Craotchky 08/03/2019Uma "não-resenha" de Dom Quixote(⚠ ATENÇÃO ⚠ Este é mais um texto no qual, sob pretexto de resenhar, acabo divagando sobre aspectos da vida de leitor sem falar quase nada do livro. Desculpe!)
Sou dessas pessoas que adoram fazer listas. Lembro que anos atrás fiz uma lista de livros que eu julgava prudente não ler num futuro próximo. O objetivo era deixar essas leituras para um eu-leitor com mais bagagem e maturidade literária. Na lista constavam grandes obras como: A divina comédia, A odisseia e a Ilíada, Ulisses, Paraíso perdido, Os miseráveis, Guerra e paz, Em busca do tempo perdido, e claro, Dom Quixote.
Minha opinião não mudou muito, ainda acho que a bagagem literária concede àquele que a detém uma espécie de capacidade mais apurada de apreensão de uma obra mais densa. Das duas uma: ou minha bagagem acumulada até aqui foi o suficiente ou Dom Quixote não é esse monstro de sete cabeças pois, embora exija maior grau de atenção, não achei tão difícil assim (imagino que a tradução tenha grande influência nestes livros canônicos).

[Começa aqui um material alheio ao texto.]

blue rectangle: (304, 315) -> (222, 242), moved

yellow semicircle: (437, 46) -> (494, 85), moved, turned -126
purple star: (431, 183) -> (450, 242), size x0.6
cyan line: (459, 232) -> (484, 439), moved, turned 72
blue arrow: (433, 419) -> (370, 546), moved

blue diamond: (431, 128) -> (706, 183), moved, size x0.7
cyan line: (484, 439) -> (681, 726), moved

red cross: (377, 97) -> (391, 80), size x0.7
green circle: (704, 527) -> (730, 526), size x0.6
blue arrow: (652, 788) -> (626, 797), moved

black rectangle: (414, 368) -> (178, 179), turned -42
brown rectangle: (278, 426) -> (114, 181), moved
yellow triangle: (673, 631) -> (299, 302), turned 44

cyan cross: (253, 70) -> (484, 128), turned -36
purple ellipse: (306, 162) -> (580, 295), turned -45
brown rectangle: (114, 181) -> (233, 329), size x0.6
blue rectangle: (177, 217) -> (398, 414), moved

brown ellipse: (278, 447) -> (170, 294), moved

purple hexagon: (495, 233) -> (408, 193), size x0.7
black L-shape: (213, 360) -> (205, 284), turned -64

Mudando completamente de assunto:
Sempre que vou começar uma nova leitura tenho por costume pesquisar sobre o livro que vou ler. Não obstante, inúmeras vezes leitoras(es) me expuseram a preferência por evitar qualquer informação sobre uma próxima leitura. Certa vez uma amiga me disse que não lia sequer as orelhas e contracapa dos livros. Da minha parte reconheço a validade de algumas boas razões para os leitores(as) adotarem tal postura, porém acho que o custo-benefício, por assim dizer, do meu hábito de pesquisar é mais vantajoso.
Sobretudo quando o livro em questão é um clássico mais antigo, a pesquisa prévia, a meu ver, é ainda mais indispensável. Por exemplo: imagino que ler Dom Quixote sem saber que este livro é uma paródia, uma sátira das famosas novelas de cavalaria tão em voga à época de Cervantes, significa assumir o risco de levar a história demasiadamente a sério, culminando numa apreciação deficiente.
Pois saiba: Cervantes detestava algumas características dos então populares romances de cavalaria cheios de façanhas inacreditáveis e cenas imaginativas ao extremo. Justamente estes elementos quiméricos desagradavam Cervantes,
"para quem a literatura deve despertar o interesse do leitor com uma ficção surpreendente e até maravilhosa, mas mantendo a fantasia, segundo a poética aristotélica, no terreno do razoável e verossímil." — trecho extraído de uma nota de rodapé.
Em Dom Quixote, Cervantes, coerentemente, não ultrapassa o terreno do verossímil, do sobrenatural, do logicamente inexplicável. Constrói as peripécias do seu cavaleiro andante dentro dos limites da razão ao mesmo tempo em que satiriza as novelas de cavalaria fantasiosas ao extremo.
Por fim,
a despeito das muitas peraltices quixotescas perpetuadas, o grão engenhoso fidalgo Dom Quixote da Mancha, vulgo cavaleiro da triste figura, ou ainda Alonso Quijada, logrou exito num de seus mais desvairados desejos, qual seja, eternizar seu célebre nome entre aqueles que professaram o nobre exercício da cavalaria andante e aventureira para todo o sempre.